The state police got their first big break in the case on June 20, when a hunter reported seeing someone fleeing a cabin in the woods of Owl’s Head, N.Y. Inside the cabin, investigators found DNA evidence showing Sweat and Matt had been there. Among the items seized were prison-issued boxer shorts and bloody socks.
Richard Matt—in prison for killing and dismembering his former boss in 1997—marked his 49th birthday on Thursday, June 25. He was killed the next day when a border patrol tactical team found him in Malone, N.Y. Matt didn’t heed orders to put his hands up, officials said, and was shot three times in the head.
Police found a 20-gauge shotgun at his side, apparently taken from a ransacked cabin in the woods.
Two days later, Sweat was captured in Constable, N.Y. He had apparently parted ways with the older Matt after they’d spent more than two weeks on the run together. Sweat turned 35 on June 14, just over a week after the escape.
State Police Sergeant, Jay Cook, noticed Sweat jogging on a country road, less than 2 miles from the Canadian border. He commanded Sweat to stop, but the prisoner started running toward a line of trees.
Cook — who graduated as the “best shot” in his state police academy class in 1994 — shot Sweat twice in the torso.
Sweat’s condition had been upgraded to fair Tuesday afternoon, according to Albany Medical Center, where he is being treated in a locked, “secure” ward.
Sweat faces a potential seven years in solitary confinement for the escape. He was doing life in prison without parole for killing sheriff’s deputy Kevin Tarsia in 2002.

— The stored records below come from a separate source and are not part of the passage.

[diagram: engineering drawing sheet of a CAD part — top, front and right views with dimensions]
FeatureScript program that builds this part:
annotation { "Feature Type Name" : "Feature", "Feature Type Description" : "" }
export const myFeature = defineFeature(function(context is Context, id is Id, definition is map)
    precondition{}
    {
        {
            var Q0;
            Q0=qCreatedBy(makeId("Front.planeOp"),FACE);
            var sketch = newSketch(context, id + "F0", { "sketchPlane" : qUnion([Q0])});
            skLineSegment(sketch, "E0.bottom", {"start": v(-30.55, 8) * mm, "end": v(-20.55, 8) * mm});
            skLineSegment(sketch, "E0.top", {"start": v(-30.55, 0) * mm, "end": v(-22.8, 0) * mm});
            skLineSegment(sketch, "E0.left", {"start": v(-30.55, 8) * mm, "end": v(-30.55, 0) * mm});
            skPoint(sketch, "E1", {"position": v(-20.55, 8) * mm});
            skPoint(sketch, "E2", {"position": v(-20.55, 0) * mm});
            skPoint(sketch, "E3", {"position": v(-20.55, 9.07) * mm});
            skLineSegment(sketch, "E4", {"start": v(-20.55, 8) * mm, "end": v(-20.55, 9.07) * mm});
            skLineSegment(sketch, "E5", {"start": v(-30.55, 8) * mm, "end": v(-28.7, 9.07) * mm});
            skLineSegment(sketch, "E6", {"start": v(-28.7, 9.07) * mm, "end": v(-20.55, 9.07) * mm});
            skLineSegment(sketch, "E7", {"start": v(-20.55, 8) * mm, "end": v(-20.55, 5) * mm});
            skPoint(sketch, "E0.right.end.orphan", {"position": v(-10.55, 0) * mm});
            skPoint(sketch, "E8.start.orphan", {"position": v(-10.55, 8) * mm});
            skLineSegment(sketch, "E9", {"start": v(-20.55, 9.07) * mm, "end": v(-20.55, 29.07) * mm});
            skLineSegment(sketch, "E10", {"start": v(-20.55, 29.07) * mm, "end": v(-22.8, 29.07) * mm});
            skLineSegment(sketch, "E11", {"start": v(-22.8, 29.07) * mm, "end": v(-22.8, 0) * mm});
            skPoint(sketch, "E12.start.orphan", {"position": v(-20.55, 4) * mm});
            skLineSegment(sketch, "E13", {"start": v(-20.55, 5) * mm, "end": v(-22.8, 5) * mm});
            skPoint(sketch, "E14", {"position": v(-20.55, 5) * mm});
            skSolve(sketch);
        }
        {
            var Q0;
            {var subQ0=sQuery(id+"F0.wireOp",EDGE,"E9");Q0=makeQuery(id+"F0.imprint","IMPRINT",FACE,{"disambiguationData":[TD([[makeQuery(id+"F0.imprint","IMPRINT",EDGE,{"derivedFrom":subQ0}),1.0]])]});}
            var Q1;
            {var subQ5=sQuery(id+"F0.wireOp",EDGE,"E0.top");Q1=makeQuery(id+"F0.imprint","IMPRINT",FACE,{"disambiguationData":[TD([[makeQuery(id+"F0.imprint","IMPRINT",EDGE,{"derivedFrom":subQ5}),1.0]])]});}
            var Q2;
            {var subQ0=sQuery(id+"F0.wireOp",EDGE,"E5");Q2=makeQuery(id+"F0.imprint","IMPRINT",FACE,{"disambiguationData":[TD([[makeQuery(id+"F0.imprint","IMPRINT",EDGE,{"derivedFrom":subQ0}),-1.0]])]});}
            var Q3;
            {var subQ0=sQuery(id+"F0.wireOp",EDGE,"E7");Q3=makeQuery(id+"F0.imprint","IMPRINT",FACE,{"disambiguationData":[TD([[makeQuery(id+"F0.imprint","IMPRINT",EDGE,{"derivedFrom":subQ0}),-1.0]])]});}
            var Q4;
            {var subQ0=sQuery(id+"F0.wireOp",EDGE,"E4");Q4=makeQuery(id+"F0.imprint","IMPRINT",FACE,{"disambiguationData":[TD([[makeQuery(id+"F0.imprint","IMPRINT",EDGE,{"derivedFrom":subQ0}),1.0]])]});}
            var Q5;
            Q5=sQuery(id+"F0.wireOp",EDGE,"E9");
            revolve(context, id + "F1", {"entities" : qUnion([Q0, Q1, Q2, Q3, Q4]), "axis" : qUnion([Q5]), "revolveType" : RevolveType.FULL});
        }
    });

Tarsia encountered Sweat and an accomplice in a Broome County park, after they’d robbed a Pennsylvania gun store. The duo shot Tarsia 22 times and ran him over.
Despite the heinous nature of the crime, Sweat’s prison behavior was considered good enough to warrant membership in Clinton Correctional’s honor block.
Now, it seems, the officials who allowed this set-up are paying with their jobs.